(Page images and extracted text)
---------------
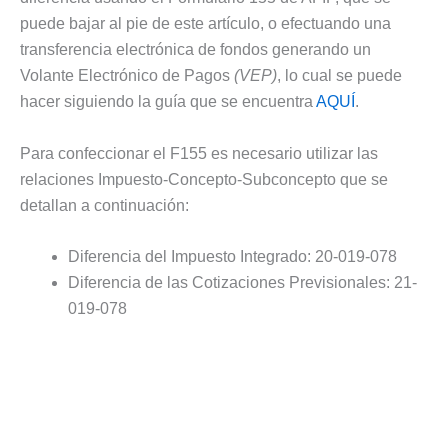
puede bajar al pie de este artículo, o efectuando una
transferencia electrónica de fondos generando un
Volante Electrónico de Pagos
(VEP)
, lo cual se puede
hacer siguiendo la guía que se encuentra
AQUÍ
.
Para confeccionar el F155 es necesario utilizar las
relaciones Impuesto-Concepto-Subconcepto que se
detallan a continuación:
Diferencia del Impuesto Integrado: 20-019-078
Diferencia de las Cotizaciones Previsionales: 21-
019-078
---------------
AIM OF THE TASK = Transcribe all of the records exactly, without reproducing their pictures.

TASK RESULT =
puede bajar al pie de este artículo, o efectuando una
transferencia electrónica de fondos generando un
Volante Electrónico de Pagos
(VEP)
, lo cual se puede
hacer siguiendo la guía que se encuentra
AQUÍ
.
Para confeccionar el F155 es necesario utilizar las
relaciones Impuesto-Concepto-Subconcepto que se
detallan a continuación:
Diferencia del Impuesto Integrado: 20-019-078
Diferencia de las Cotizaciones Previsionales: 21-
019-078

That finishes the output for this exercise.